**ACTIVITY LIST:**
- A) In the article on the EPA case against the Yakima dairies, copy the text between "After Decades of Citizen Complaints, Dozens" and "Drinking Water Act.", inclusive, changing every "groundwater" to "aquifer water".
- B) List each action that, according to the article on the EPA case against the Yakima dairies, EPA's latest motion asks the federal judge to require of the dairies.

**EXERCISE PASSAGE:**
Global Agriculture

After Decades of Citizen Complaints, Dozens of Lawsuits, and a Safe Drinking Water Petition, EPA Takes Yakima Dairies to Court and Seeks To Halt Pollution

08 July 2024, Yakima Valley, WA: Today, the U.S. Environmental Protection Agency (EPA) filed for a preliminary injunction to halt dairy pollution of groundwater against three mega-dairies in the Lower Yakima Valley. EPA filed the case in late June, alleging these dairies—which house over 30,000 animals collectively—failed to control the nitrate pollution from their operations, leading to contamination of community drinking water wells. The case comes after decades of citizen action seeking EPA and state enforcement of our clean water and hazardous waste laws and is based on EPA’s 2013 legal agreement with the dairies and EPA’s authority to protect drinking water under the federal Safe Drinking Water Act.

With this latest motion, EPA asks the federal judge to require dairies to continue groundwater monitoring, offer nitrate testing to area residents and free filtration units with maintenance or bottled water, and to immediately test their lined waste lagoons for leaks due to EPA’s suspicion that a recent windstorm caused damage that is leaking significant amounts of nitrates to groundwater.

This action comes after decades of advocacy by the community, including a dozen clean water act citizen suits, three decades of citizen complaints, precedent-setting RCRA cases that set the gold standard for CAFO remediation and source control, challenging the State’s general permit not once, not twice, but three times, and the health of some ten thousand residents at risk.

“The Friends of Toppenish Creek are deeply grateful to the Environmental Protection Agency for taking bold action to protect the groundwater that is so precious to the people who live in the Yakima Valley. In this preliminary injunction we learn that mega dairies that brag about being highly regulated, have in fact ignored their own commitments to protect groundwater,” said Jean Mendoza of Friends of Toppenish Creek. “For example, EPA’s complaint states these three dairies failed to report the destination of 9 million gallons of liquid manure and 80,000 tons of solid manure that were transported offsite in 2023 alone. It would have been nearly impossible for neighbors to discover this deception on our own. Thank you, EPA.”

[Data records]
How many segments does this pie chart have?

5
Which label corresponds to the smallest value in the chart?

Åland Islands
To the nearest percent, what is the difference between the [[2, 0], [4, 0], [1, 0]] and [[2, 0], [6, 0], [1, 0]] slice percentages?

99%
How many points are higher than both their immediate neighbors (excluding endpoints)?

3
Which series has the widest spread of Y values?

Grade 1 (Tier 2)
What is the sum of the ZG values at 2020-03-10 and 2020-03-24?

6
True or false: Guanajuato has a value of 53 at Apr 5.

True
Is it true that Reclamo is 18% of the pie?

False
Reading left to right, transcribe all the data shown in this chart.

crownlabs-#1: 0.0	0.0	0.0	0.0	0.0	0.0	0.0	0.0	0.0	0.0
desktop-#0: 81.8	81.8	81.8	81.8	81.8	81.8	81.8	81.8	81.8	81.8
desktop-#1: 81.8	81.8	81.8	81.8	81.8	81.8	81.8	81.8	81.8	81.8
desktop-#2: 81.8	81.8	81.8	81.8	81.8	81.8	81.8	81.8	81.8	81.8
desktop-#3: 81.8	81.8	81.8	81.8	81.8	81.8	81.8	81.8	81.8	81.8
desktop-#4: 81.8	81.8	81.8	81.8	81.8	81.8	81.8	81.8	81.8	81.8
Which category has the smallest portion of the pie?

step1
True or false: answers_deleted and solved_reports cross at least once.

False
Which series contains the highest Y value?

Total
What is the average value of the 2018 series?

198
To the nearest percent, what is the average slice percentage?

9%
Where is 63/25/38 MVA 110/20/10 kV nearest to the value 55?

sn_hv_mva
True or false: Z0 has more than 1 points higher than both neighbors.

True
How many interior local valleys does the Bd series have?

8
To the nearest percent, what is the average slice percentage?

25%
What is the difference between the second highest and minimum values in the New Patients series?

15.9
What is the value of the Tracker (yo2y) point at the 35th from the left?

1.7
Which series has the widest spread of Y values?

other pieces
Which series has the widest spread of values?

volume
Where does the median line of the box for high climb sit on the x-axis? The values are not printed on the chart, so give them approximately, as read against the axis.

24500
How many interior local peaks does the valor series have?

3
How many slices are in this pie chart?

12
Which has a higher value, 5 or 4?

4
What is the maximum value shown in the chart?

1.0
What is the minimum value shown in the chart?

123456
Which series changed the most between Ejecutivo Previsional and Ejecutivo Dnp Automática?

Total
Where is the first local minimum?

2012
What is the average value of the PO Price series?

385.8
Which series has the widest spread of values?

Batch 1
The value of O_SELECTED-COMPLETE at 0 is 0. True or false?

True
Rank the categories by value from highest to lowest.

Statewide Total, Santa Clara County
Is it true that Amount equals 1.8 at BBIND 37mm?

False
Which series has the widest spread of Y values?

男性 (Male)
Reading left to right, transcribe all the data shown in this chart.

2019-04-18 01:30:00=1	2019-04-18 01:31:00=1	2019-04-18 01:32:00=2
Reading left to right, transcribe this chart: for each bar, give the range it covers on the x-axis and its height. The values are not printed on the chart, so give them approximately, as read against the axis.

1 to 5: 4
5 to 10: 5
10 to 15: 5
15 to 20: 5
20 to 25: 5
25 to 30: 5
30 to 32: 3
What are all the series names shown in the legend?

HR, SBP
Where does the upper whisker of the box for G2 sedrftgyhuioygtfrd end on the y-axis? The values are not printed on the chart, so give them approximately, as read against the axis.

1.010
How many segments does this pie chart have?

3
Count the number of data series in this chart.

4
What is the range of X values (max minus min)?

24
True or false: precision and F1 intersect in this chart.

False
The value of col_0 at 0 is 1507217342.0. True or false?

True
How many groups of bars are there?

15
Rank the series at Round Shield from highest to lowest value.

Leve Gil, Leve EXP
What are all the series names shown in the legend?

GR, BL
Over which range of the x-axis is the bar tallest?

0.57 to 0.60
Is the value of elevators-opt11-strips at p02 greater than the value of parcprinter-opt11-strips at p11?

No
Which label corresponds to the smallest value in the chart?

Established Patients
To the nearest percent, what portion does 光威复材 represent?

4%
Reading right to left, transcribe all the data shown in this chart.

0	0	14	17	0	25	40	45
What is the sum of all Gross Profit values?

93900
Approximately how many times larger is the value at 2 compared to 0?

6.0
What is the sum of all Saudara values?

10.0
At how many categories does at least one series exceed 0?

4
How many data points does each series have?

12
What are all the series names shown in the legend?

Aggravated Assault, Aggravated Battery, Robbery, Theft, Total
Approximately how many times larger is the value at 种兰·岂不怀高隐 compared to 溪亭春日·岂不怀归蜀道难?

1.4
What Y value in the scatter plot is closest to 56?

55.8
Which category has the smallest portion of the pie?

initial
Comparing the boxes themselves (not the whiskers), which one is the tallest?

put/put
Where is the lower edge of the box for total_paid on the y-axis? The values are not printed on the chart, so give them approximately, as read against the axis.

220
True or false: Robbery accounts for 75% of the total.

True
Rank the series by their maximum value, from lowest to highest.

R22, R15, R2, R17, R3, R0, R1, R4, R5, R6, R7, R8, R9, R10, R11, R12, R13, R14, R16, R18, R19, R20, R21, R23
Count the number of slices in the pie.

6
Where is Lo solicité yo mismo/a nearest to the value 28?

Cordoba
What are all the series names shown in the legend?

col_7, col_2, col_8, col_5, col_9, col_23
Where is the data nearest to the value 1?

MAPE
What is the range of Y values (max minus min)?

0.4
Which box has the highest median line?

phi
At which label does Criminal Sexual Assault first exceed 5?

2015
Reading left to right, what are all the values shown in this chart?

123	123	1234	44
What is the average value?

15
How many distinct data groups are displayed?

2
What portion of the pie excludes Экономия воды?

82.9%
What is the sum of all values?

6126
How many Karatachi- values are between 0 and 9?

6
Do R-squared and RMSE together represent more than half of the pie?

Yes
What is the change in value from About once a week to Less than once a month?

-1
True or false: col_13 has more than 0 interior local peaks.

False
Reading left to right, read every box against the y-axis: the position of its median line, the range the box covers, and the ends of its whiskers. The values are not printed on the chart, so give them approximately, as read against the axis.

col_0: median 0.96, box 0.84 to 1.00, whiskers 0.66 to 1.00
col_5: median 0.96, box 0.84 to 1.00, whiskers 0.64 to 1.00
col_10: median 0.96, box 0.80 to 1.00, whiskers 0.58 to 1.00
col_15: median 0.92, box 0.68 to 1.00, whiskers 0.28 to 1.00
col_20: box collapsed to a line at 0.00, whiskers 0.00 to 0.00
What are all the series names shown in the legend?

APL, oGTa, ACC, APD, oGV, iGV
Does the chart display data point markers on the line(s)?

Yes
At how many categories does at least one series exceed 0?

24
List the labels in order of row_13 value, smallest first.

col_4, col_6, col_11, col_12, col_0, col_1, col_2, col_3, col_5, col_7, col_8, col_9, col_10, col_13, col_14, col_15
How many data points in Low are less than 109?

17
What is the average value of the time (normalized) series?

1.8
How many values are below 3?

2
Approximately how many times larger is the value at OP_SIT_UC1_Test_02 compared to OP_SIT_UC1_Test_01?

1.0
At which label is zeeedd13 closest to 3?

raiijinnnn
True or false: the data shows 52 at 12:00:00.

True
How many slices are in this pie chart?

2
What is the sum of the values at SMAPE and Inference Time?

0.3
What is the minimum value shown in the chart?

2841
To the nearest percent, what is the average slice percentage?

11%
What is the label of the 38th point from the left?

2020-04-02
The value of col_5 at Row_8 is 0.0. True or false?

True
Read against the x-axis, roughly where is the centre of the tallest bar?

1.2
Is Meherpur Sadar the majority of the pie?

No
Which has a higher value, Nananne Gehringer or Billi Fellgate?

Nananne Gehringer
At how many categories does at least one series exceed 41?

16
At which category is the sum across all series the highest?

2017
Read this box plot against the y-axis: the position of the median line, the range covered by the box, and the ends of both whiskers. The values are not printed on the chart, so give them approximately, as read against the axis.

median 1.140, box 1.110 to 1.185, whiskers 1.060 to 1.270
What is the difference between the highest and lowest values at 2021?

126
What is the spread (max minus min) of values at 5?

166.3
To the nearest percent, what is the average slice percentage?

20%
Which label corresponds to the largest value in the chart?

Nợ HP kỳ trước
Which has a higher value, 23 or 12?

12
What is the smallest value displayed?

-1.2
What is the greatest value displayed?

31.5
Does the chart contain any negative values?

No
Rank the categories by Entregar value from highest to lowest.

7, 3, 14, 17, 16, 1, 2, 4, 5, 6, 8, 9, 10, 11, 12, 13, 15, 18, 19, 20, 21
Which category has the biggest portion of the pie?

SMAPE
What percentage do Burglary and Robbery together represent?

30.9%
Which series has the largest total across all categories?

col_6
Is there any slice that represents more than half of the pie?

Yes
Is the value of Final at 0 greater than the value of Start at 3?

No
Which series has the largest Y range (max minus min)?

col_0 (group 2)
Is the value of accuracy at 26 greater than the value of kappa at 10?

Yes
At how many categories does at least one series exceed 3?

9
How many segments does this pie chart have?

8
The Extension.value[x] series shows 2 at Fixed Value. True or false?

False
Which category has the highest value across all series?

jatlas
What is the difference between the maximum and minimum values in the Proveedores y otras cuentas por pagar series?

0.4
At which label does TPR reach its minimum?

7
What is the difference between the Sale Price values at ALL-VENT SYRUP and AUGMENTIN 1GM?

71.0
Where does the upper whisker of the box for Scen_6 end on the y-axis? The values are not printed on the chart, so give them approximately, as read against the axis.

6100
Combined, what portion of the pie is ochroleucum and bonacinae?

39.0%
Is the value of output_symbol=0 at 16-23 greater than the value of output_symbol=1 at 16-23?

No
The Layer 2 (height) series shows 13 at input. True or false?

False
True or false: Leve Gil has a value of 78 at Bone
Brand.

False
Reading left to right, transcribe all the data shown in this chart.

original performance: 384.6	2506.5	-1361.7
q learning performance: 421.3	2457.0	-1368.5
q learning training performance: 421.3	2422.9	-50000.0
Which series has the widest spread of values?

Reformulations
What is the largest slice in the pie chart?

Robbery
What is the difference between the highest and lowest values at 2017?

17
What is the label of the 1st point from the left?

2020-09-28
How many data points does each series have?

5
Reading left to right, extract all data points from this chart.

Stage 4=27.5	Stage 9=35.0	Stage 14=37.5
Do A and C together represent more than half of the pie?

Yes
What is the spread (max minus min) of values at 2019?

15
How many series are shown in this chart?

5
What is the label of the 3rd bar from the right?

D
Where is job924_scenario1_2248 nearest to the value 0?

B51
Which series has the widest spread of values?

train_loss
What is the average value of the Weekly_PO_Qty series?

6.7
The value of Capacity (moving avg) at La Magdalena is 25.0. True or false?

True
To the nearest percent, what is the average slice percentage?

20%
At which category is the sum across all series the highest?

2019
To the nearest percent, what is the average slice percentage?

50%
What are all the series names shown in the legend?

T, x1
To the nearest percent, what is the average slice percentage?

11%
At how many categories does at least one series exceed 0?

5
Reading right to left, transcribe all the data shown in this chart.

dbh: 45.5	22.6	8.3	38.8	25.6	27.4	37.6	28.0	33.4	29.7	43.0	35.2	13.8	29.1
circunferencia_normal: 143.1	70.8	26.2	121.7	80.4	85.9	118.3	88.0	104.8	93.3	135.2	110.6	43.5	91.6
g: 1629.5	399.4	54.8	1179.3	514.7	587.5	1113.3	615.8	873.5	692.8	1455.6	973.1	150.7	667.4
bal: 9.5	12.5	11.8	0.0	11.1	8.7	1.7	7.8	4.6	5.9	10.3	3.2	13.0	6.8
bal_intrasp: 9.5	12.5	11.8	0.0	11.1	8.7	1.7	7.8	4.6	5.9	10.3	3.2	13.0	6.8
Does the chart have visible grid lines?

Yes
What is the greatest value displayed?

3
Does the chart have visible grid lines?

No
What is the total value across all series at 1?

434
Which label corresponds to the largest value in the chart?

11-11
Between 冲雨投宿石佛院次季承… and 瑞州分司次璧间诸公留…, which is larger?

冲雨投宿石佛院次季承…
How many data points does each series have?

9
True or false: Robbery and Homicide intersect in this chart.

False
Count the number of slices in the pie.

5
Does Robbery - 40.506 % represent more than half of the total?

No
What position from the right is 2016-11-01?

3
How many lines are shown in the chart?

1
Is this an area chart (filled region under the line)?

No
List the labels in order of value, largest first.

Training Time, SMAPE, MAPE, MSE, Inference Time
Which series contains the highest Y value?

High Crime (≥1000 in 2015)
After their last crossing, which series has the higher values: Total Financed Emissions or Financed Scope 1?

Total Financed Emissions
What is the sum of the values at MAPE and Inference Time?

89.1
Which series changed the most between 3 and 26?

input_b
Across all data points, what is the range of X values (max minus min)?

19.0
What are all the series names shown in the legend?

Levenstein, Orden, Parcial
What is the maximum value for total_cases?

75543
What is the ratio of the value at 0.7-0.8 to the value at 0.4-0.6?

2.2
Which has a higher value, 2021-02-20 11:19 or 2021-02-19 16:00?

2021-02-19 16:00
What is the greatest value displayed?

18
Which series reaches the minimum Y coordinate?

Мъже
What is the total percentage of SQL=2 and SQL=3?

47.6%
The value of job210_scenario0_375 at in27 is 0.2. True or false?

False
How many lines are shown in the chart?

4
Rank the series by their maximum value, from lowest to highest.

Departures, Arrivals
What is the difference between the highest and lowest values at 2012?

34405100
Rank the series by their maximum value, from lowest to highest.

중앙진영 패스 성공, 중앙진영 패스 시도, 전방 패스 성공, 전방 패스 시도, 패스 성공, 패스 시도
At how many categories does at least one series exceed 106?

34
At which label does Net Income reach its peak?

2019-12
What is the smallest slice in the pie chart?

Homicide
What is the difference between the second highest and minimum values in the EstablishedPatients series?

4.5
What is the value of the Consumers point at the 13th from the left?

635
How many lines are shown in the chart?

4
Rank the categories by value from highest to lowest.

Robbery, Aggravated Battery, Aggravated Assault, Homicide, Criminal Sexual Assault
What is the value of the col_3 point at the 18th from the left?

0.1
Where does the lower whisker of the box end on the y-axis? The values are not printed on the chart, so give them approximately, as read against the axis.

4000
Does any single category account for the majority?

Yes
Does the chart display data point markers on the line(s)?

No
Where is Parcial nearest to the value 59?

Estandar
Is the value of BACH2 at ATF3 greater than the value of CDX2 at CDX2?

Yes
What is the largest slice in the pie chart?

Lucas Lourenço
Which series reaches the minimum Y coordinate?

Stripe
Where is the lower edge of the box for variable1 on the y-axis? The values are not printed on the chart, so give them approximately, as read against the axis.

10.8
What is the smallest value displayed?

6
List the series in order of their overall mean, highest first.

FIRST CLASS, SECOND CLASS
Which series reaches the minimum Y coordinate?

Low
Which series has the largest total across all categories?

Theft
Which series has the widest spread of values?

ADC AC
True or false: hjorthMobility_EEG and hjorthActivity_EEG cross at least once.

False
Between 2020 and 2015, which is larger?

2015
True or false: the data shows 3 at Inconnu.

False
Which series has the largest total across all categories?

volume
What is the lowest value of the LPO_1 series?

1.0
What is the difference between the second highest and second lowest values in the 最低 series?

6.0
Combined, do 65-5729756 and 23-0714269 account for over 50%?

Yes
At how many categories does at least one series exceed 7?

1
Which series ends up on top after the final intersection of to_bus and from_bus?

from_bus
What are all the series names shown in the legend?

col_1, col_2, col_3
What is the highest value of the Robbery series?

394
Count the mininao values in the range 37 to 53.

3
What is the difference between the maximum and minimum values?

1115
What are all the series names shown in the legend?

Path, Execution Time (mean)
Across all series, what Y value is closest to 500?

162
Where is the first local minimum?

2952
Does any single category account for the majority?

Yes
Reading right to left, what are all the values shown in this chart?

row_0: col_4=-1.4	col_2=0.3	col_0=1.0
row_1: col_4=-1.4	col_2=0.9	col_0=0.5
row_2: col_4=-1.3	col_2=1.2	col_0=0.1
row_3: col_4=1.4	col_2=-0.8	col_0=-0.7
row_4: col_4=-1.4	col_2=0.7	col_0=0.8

**ANSWERS FOR THE EXERCISE:**
- A)
After Decades of Citizen Complaints, Dozens of Lawsuits, and a Safe Drinking Water Petition, EPA Takes Yakima Dairies to Court and Seeks To Halt Pollution

08 July 2024, Yakima Valley, WA: Today, the U.S. Environmental Protection Agency (EPA) filed for a preliminary injunction to halt dairy pollution of aquifer water against three mega-dairies in the Lower Yakima Valley. EPA filed the case in late June, alleging these dairies—which house over 30,000 animals collectively—failed to control the nitrate pollution from their operations, leading to contamination of community drinking water wells. The case comes after decades of citizen action seeking EPA and state enforcement of our clean water and hazardous waste laws and is based on EPA’s 2013 legal agreement with the dairies and EPA’s authority to protect drinking water under the federal Safe Drinking Water Act.

- B)
- Continue groundwater monitoring.
- Offer nitrate testing to area residents.
- Offer free filtration units with maintenance or bottled water.
- Immediately test their lined waste lagoons for leaks.